‘Up or out’ promotion policies and reward systems that encourage ‘star’ bankers to ‘shine’ by taking unacceptable risks were significant factors in the 2007-2009 financial crisis. But they need to be viewed in a broader context. The seeds of trouble were sown decades previously, when a trend towards ‘transactional’ models, powered by technology, began to transform investment banks.
Investment banking was once regulated mainly by ‘reputational incentives’: bankers were motivated to act in the client’s best interests by concern for the bank’s good name. It was a system that owed as much to pragmatism as integrity. Contracts relied on the honest exchange of information (about, for example, the quality of securities) and the ‘tacit skills’ (knowledge and experience) of bankers. As such, they were difficult to codify in law or verify in court. Informal and extra-legal, they depended on trust.
Bankers, of whom there were relatively few, built close and long-term relationships with clients, and, as their remit broadened, it was in their interests to protect these relationships by acting honourably. The business model was ‘relational’ — and it was built on intangible assets such as reputation.
Further checks and balances were provided by the ownership structure. Senior bankers, partners with a stake in the firm, were motivated to mentor and pass on tacit skills to junior bankers. When bankers said ‘my word is my bond’ they generally meant it. How else were they going to get rich?
This model of ‘happy pragmatism’ lasted well into the 20th century but it is unrecognisable in much of the industry today. Concerns for institutional reputation have been replaced by concerns for individual reputation. A ‘star’ culture has emerged in which talented but unproven individuals, ‘incentivized’ by performance-related pay, have peddled complex products against the interests of clients — with sometimes disastrous results. Reputational incentives have been perverted: they’re now more about narrow self-interest than self-regulation.

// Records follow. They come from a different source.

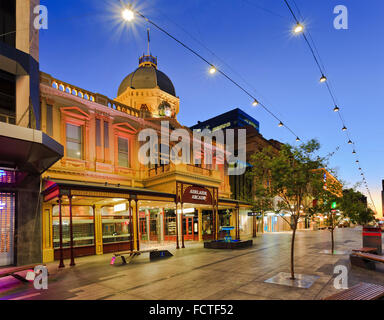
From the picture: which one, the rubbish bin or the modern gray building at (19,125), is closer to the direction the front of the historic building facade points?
the rubbish bin

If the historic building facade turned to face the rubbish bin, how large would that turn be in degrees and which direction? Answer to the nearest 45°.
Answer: approximately 45° to its left

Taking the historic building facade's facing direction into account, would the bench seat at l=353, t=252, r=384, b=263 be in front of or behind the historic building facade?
in front

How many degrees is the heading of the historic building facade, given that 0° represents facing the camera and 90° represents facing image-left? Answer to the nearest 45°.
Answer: approximately 315°
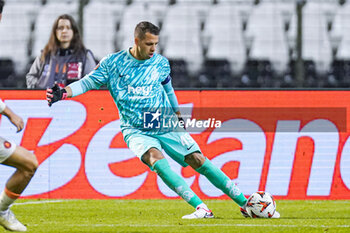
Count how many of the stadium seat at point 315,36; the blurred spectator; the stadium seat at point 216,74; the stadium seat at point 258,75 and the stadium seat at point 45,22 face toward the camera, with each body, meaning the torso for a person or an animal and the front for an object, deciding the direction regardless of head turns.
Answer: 5

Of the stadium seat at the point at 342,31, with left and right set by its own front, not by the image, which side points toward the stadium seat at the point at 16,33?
right

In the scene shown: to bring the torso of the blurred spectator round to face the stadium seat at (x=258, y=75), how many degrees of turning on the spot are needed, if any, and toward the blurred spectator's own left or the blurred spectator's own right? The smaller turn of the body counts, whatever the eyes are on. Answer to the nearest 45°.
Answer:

This profound cultural shift has been examined in detail in recent years by Alan D. Morrison of Saïd Business School and William J. Wilhelm Jr. of the McIntire School of Commerce, University of Virginia, and others. The reasons for it are various and complicated but they can be summed up as a trend towards more transactional models and arm’s-length relationships. And in this, information technology has played a key role.

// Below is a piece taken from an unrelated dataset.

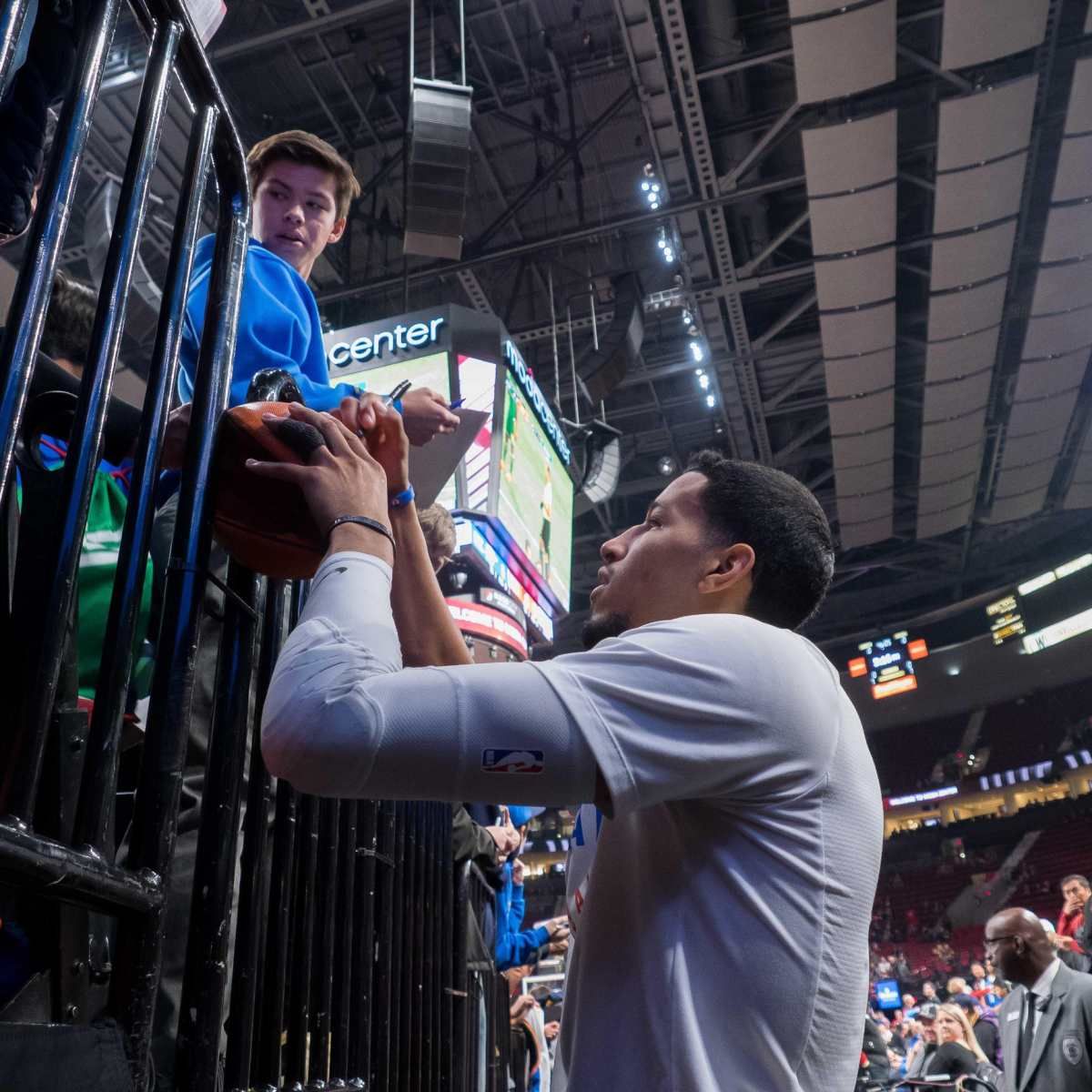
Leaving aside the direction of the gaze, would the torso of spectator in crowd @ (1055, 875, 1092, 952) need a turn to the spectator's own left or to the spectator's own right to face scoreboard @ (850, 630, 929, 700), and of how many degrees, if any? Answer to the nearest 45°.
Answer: approximately 135° to the spectator's own right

Computerisation has put more distance between banker and client — and between junior banker and employer. It’s meant, Morrison and Wilhelm point out, that activities once the preserve of the relationship banker have migrated to the trading room, and that skills such as option trading and valuation, once learned through lengthy on-the-job apprenticeships, can be acquired in the classroom.
It’s made trading more codifiable and, consequently, more subject to formal contracting. The importance of trust-based, extra-legal contracting and tacit skills has declined as powerful desktop computers have enabled banks to measure and to record data and to introduce formal financial modelling techniques.
The impact on the nature of client relationships has been matched by the impact ‘in-house’. The arrival of IT both coincided with and facilitated fundamental change to the institutional framework.
In 1971, rules preventing member firms from floating on the New York Stock Exchange were relaxed. The banks that chose to raise capital on the market in the decades that followed did so partly in the knowledge that IT was helping to make the partnership an anachronism.
The move to the joint-stock form and computerisation contributed to increased emphasis on ‘personal capital’. ‘Star’ bankers, easier to spot in the computer age, were lured by outsiders and, no longer motivated by a ‘job for life’, they happily moved between banks.
Computerisation, then, has been a powerful force for cultural and structural change, transforming the way business is done and relationships inside and outside banks.
The changes of the 20th century have not all been bad. A business that was once controlled by ‘dynastic’ firms — for example, the Rothschilds and the Morgans — is now more open, its employees more diverse.
Codification, what’s more, can work in the interests of clients and investors. The ability to spot a concentration of stars might be valuable in some markets, allowing resources to be placed in the most efficient hands.
Nonetheless, there can be little doubt that the decline of relational banking and changing reputational concerns have increased risks.
How can these risks be managed? Monitoring the activities of every talented but unproven individual can be impractical and expensive. Banks might need, instead, to take ‘softer’ measures. In the 2013 paper ‘Investment Bank Reputations and “Star” Cultures’, Morrison and Wilhelm and Zhaohui Chen suggest:
The corollary is that companies might need to do a bit more research on the ethos and culture of their bankers.
For those in need of the tacit skill of knowledge and information, meanwhile, there’s the option of ‘advisory boutiques’. A reaction, in part, to the rise of the full-service investment bank, these are smaller specialist institutions, and many of them are constituted as partnerships.